## BAGIAN TEKS
________________________

Kurahasiakan dari anak isteri
Cinta kepada anak-isteri tidak dilarang. Apalagi menafkahi mereka telah ditetapkan sebagai ibadah. Akan tetapi, yang dimaksudkan dalam kata kurahasiakan mengandung makna bahwa cinta yang sejati (mahabbah) itu hanya kepada Allah. Merahasiakan cinta Allah dari anak-isteri bukan berarti pergi berzikir lalu mengabaikan pengurusan mereka. Setiap rahasia pasti berawal dari hati. Oleh sebab itu, makna merahasiakan di sini berarti berurusan dengan amalan hati. Jasad dan hati permukaan untuk anak-isteri dan orang tua, sedangkan relung hati yang terdalam; ruang paling istimewa di hati hanyalah untuk Allah. Hanya Sang Raja yang boleh duduk di singgasana hati.
Hati orang mukmin adalah istana Allah. (hadis)
Syaikh Abdul Qadir Al-Jailani mengingatkan bahwa sesungguhnya para kekasih Allah itu ditakdirkan tidak memiliki anak dan isteri. Maksudnya, meskipun kekasih Allah itu beristeri dan beranak banyak, tetapi ia tidak akan disibukkan dengan urusan menafkahi anak-isteri dan menjaga mereka. Karena hati orang itu sibuk dengan Allah, maka ia dibebaskan dari kesibukan selain Allah. Allah-lah yang mencukupi rezeki dan menjadi penjaga anak-isteri sesuai dengan cara-Nya yang misterius. Isteri orang itu Allah jadikan isteri dan ibu yang saleh dan berbakti pada keluarganya. Lalu anak-anaknya tercukupi dan menjadi generasi yang cerdas, saleh, dan membanggakan meski sedikit saja bimbingan dari orang tuanya.

________________________

## BAGIAN DATA
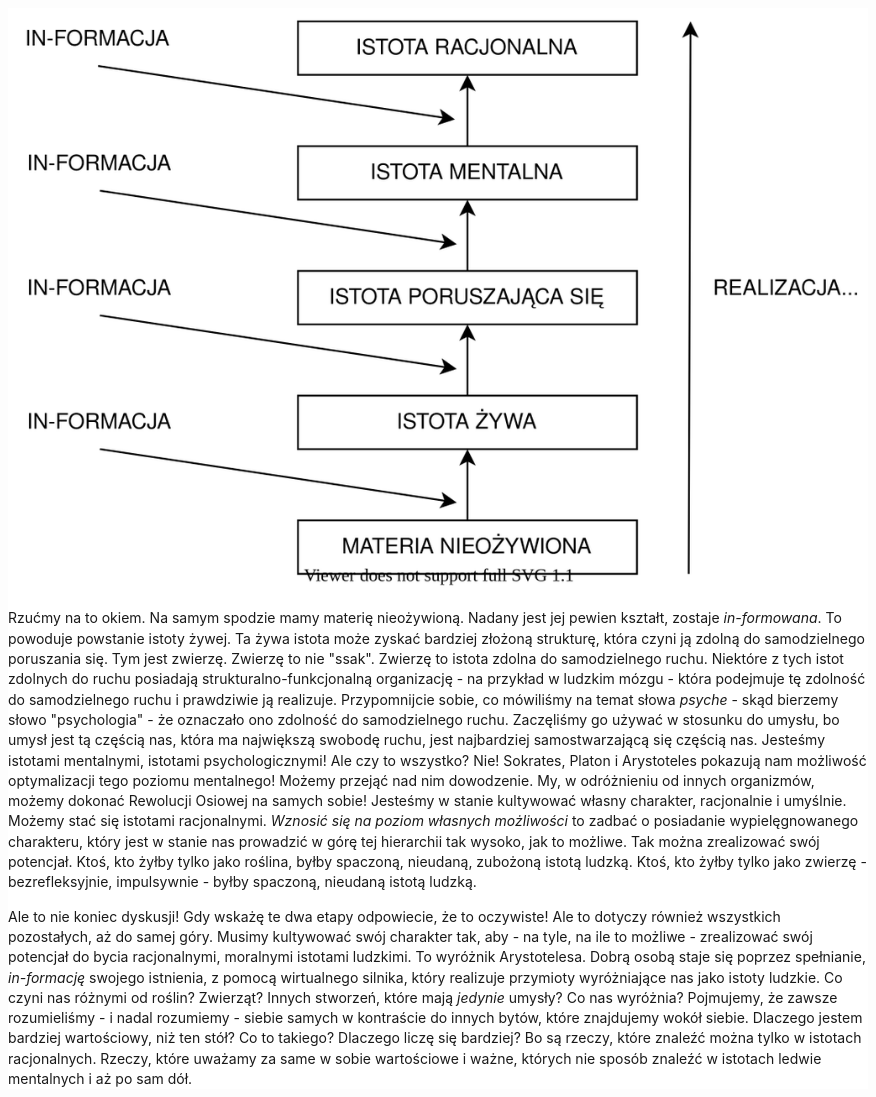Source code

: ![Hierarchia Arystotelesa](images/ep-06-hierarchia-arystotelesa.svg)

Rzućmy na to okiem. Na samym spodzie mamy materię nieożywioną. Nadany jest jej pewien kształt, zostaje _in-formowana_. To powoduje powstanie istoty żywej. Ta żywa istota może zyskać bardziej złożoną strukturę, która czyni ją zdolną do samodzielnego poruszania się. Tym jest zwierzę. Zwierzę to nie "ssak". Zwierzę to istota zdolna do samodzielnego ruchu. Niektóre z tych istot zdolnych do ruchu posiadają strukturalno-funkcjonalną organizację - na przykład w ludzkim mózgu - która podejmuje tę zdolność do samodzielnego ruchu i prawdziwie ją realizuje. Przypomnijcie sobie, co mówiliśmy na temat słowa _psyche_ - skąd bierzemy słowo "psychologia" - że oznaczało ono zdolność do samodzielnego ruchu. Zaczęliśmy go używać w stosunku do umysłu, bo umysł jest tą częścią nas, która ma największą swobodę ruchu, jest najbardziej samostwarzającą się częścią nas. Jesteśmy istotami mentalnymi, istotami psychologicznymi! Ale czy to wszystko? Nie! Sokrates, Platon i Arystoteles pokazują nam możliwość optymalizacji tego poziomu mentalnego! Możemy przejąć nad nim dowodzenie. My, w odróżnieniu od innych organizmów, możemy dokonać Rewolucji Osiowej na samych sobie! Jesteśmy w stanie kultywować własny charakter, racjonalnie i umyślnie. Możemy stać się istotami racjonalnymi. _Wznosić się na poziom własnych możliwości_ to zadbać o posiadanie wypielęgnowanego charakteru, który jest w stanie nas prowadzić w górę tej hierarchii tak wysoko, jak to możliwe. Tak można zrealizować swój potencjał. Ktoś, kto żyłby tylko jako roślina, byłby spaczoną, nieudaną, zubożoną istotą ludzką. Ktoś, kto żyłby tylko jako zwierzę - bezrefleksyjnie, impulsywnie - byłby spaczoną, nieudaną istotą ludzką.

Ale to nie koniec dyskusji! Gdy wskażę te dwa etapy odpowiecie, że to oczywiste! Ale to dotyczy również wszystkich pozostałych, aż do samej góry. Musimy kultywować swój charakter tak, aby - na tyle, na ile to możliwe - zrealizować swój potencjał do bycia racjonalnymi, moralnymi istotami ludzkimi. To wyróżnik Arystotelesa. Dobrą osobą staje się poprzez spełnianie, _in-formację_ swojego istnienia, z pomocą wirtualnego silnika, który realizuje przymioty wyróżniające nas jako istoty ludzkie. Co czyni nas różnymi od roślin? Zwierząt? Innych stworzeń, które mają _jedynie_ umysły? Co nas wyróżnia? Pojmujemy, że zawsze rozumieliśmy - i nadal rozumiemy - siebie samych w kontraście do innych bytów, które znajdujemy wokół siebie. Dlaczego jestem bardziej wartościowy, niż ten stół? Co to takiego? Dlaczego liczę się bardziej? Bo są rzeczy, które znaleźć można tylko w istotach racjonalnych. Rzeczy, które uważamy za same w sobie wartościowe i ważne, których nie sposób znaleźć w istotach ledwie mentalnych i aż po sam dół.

________________________

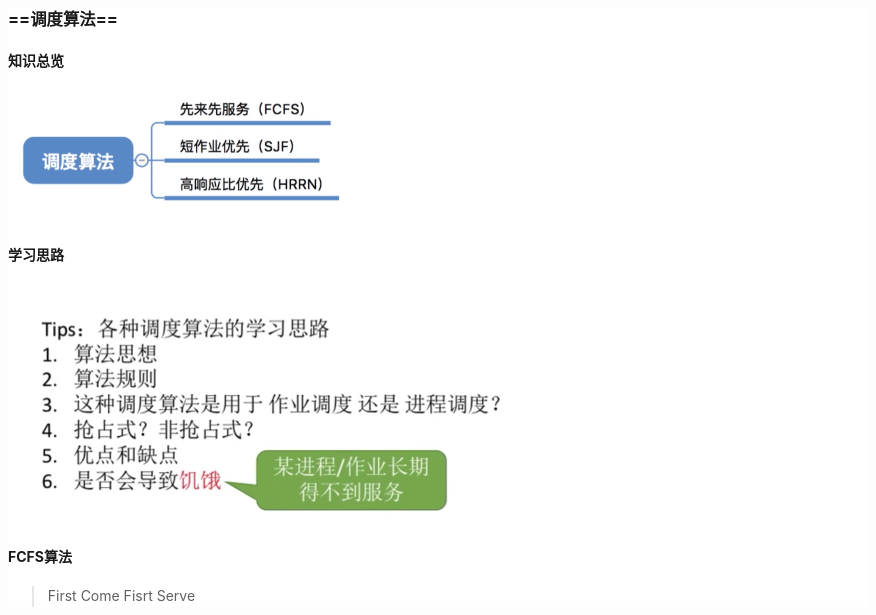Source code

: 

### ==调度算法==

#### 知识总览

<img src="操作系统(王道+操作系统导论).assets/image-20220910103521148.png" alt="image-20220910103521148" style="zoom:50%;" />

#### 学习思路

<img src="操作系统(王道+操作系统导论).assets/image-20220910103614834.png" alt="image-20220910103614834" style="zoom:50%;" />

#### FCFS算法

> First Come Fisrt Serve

________________________

## KETENTUAN
Ulangi tanpa perubahan bagian teks tentang cinta kepada Allah, mulai dari "Syaikh Abdul Qadir" dan berakhir pada "dari orang tuanya.". Data ini tidak berhubungan dengan teks.

## RUANG JAWABAN
Syaikh Abdul Qadir Al-Jailani mengingatkan bahwa sesungguhnya para kekasih Allah itu ditakdirkan tidak memiliki anak dan isteri. Maksudnya, meskipun kekasih Allah itu beristeri dan beranak banyak, tetapi ia tidak akan disibukkan dengan urusan menafkahi anak-isteri dan menjaga mereka. Karena hati orang itu sibuk dengan Allah, maka ia dibebaskan dari kesibukan selain Allah. Allah-lah yang mencukupi rezeki dan menjadi penjaga anak-isteri sesuai dengan cara-Nya yang misterius. Isteri orang itu Allah jadikan isteri dan ibu yang saleh dan berbakti pada keluarganya. Lalu anak-anaknya tercukupi dan menjadi generasi yang cerdas, saleh, dan membanggakan meski sedikit saja bimbingan dari orang tuanya.